The team defined the timeframe for highway project environmental approvals subject to this third audit to be between July 1, 2015, and January 29, 2016. The third audit intended to: (1) evaluate whether TxDOT's NEPA decisionmaking and other actions comply with all the responsibilities it assumed in the MOU, and (2) determine the current status of observations in the Audit #2 report, as well as required corrective actions (see summary at end of this report). The population of environmental approvals included 1489 projects based on certified lists of NEPA approvals reported monthly by TxDOT. The NEPA approvals included 1423 categorical exclusion determinations (CE), approvals to circulate Environmental Assessments (EA), findings of no significant impacts (FONSI), re-evaluations of EAs, Section 4(f) decisions, approvals of a draft environmental impact statement (EIS), and records of decision (ROD). The team drew a sample with a 95 percent confidence interval with a 10 percent margin of error. This sample included 93 randomly selected CE projects and all 66 approvals that were not CEs. The team reviewed 159 project files in this review.

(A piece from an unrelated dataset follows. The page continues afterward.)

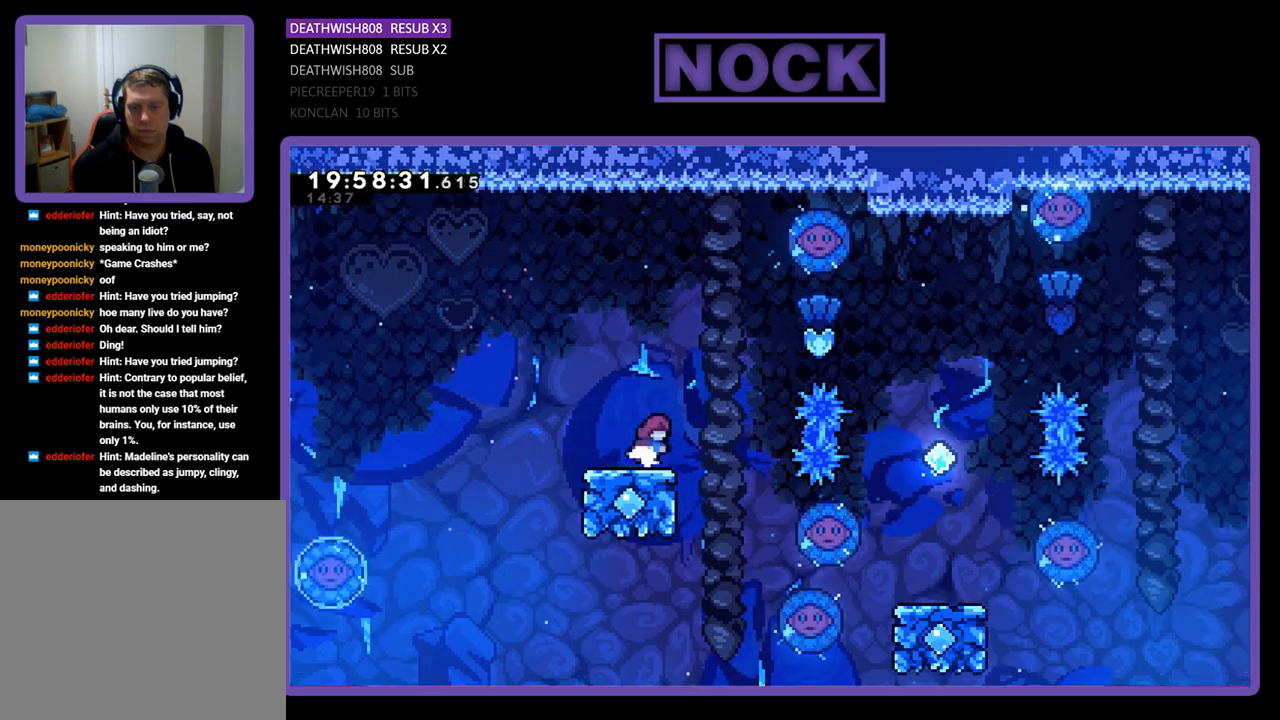
{"buttons": ["CIRCLE", "DPAD_RIGHT"], "left_stick": "center", "right_stick": "center", "events": [[33, "DPAD_RIGHT", "up"], [100, "CROSS", "down"], [400, "DPAD_RIGHT", "down"], [433, "CROSS", "up"], [467, "DPAD_UP", "up"], [500, "CIRCLE", "down"]]}
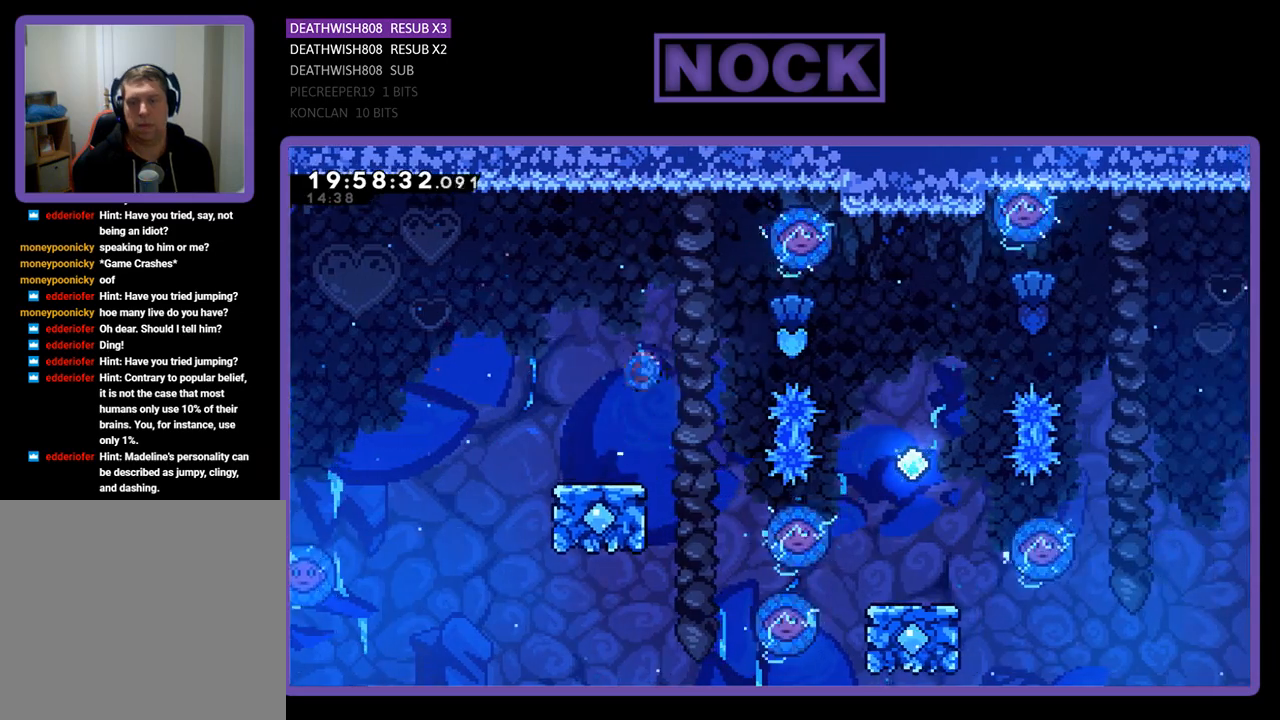
{"buttons": ["DPAD_UP", "DPAD_RIGHT"], "left_stick": "center", "right_stick": "center", "events": [[267, "CIRCLE", "up"], [467, "DPAD_UP", "down"]]}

The interviews conducted by the team focused on TxDOT's leadership and staff at the Environmental Affairs Division (ENV) Headquarters in Austin and staff in 10 of TxDOT's Districts. The team divided into three groups to complete the face-to-face interviews of District staff in El Paso and Odessa; Pharr and Yoakum; and San Angelo, Abilene, and Brownwood. Staff from the Wichita Falls, Atlanta, and Lufkin Districts completed interviews via remote tele-conference. The team continued to use the same review form and interview questions for Districts as used in Audits #1 and 2. With these last 10 interviews completed, staff from all 25 TxDOT Districts were interviewed as part of FHWA's audits.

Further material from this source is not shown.